Here’s why: I can think of at least two guys that have documented their journey about eating at fast food restaurants, for 30 or more days and have lost weight weight and body fat percentage. For example, you can see Jordan Syatt HERE document his journey on this; he ate a big mac EVERY DAY for 30 days and lost weight. I encourage you to watch his whole 1 hour documentation of the journey. 

So of course Jordan’s example is an N=1 example, but the truths of the matter hold true for the vast and overwhelming majority of general population. However, I’ll also admit, in my experience, there are some folks that need some more intense nutritional therapy. 
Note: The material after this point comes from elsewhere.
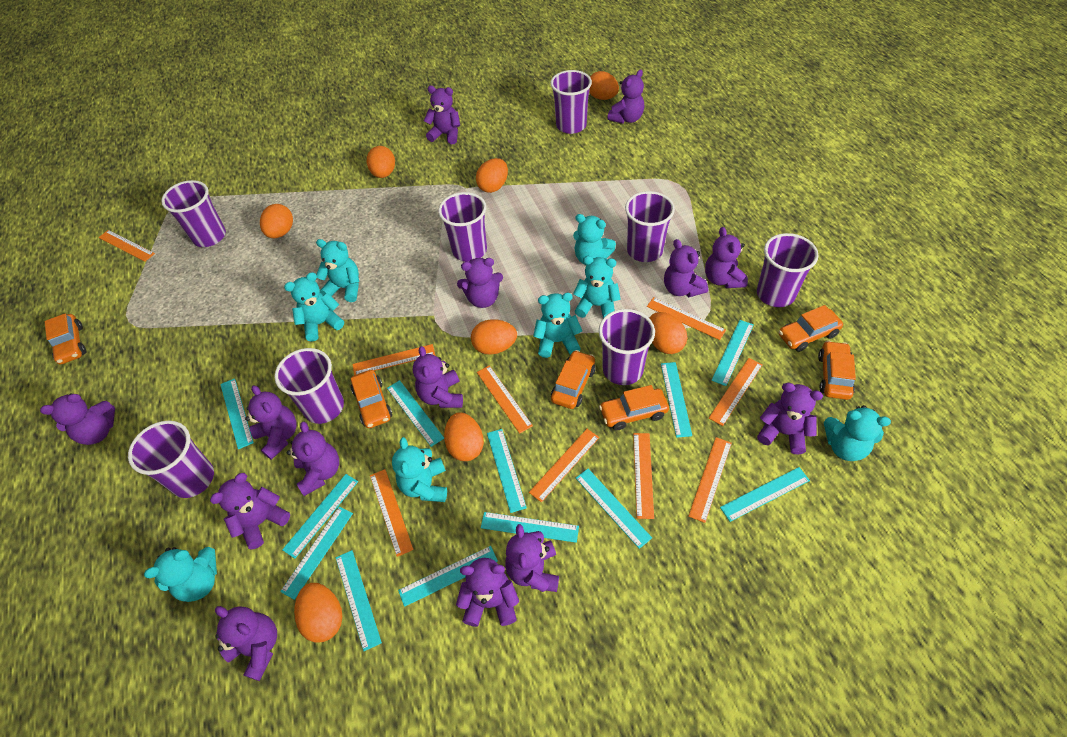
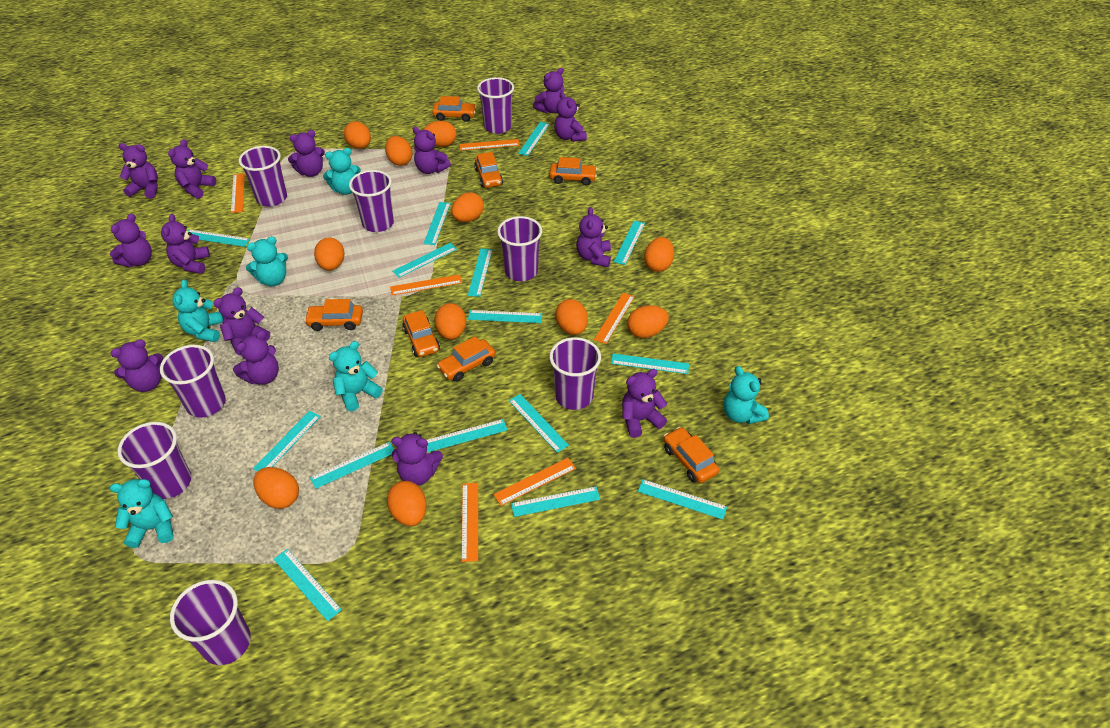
orange car: [45,314,86,365] [351,370,392,428] [551,350,596,409] [599,385,669,430] [779,305,843,352] [818,340,856,400] = 6 -> [304,299,363,331] [402,310,440,357] [432,96,477,122] [436,336,495,382] [474,152,503,188] [549,157,597,185] [664,427,719,483] = 7
orange egg: [260,204,293,238] [294,583,342,642] [367,146,395,178] [444,412,484,461] [471,319,517,355] [476,158,508,193] [589,71,619,100] [649,312,687,354] = 8 -> [253,467,299,509] [314,237,345,271] [344,121,371,149] [385,136,413,166] [387,481,427,526] [423,121,456,147] [435,303,466,340] [451,192,484,222] [555,299,588,335] [627,305,669,338] [644,237,674,272] = 11
orange ruler: [98,230,155,262] [353,344,435,375] [370,469,413,557] [477,365,533,434] [529,429,600,502] [633,433,654,519] [647,297,726,340] [688,437,732,523] [709,358,763,426] = 9 -> [231,173,245,213] [390,274,462,295] [459,139,520,151] [461,483,478,562] [493,458,576,506] [594,293,635,344] = 6
turquoise ruler: [220,378,254,449] [280,506,353,600] [282,474,358,559] [336,550,382,651] [387,380,444,447] [398,546,498,607] [481,512,579,543] [487,429,527,513] [576,469,652,549] [661,362,692,438] [712,320,754,386] [720,467,810,522] = 12 -> [188,229,250,247] [253,411,321,471] [274,549,342,621] [310,442,394,489] [392,243,457,278] [423,202,451,245] [427,419,508,452] [468,249,492,297] [468,310,542,323] [509,394,569,453] [511,486,600,517] [518,122,550,156] [611,353,689,374] [614,221,645,265] [638,479,727,520] = 15
turquoise teddy bear: [144,547,217,602] [284,272,344,342] [316,239,359,302] [392,437,447,502] [533,293,582,358] [573,214,616,265] [573,256,621,318] [824,405,891,461] = 8 -> [110,479,174,548] [172,279,224,342] [246,236,288,286] [323,148,361,195] [329,341,383,411] [723,366,769,424] = 6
Free yourself from food guilt

There are at least four factors that will help you start feeling free from your food guilt: 

  • Truth – This blog post is a small portion of the truth you can find about your weight loss and health journey! Find people that will tell you the truth about behavior change around your nutrition and fitness habits, and tune your BS-meter to detect those folks that want to sell you a quick fix and tell you that you can’t do this or that. I encourage you to start following Precision Nutrition, Jordan Syatt, Examine.com, and Girls Gone Strong
  • Compassion – Be patient with yourself, but at the same time call out your own flaws, mistakes, binge eating episodes, negative excuses, etc… and treat yourself like a wise friend that has your best interests in mind. You know what isn’t in your best interest? Self criticism. To be free from food guilt, you must stop tearing yourself down because you ate a Big Mac or whatever other food you want to eat. Simply labeling a food as bad and feeling like crap about it won’t solve any problems. 
  • Community – Regarding nutrition habits and health changes, true ideas and proper behavior flourishes in the light of community – even if it is just one other person! When people want to hide they seclude themselves into the shadows where no one, other than themselves, can judge and give advice. I know what I think, but do you think a lot of self-compassion and wise counsel happens in the shadows?
  • Consistency – Ultimately the linchpin of this self-compassionate, community-centric, intuitive eating style is a plan and your ability to stick to that plan 80-90% of the time! Anyone that works on their nutrition habits and genuinely feels free regarding their nutritional decisions create a plan – ANY PLAN WILL DO – and over time with constant application and feedback they tweak the plan to fit their lifestyle. 

Stop the food guilt, and stop the food shaming. Just make a plan, apply it, and make tweaks as needed. The toughest part is consistent application, so don’t let the shamers out there deter you.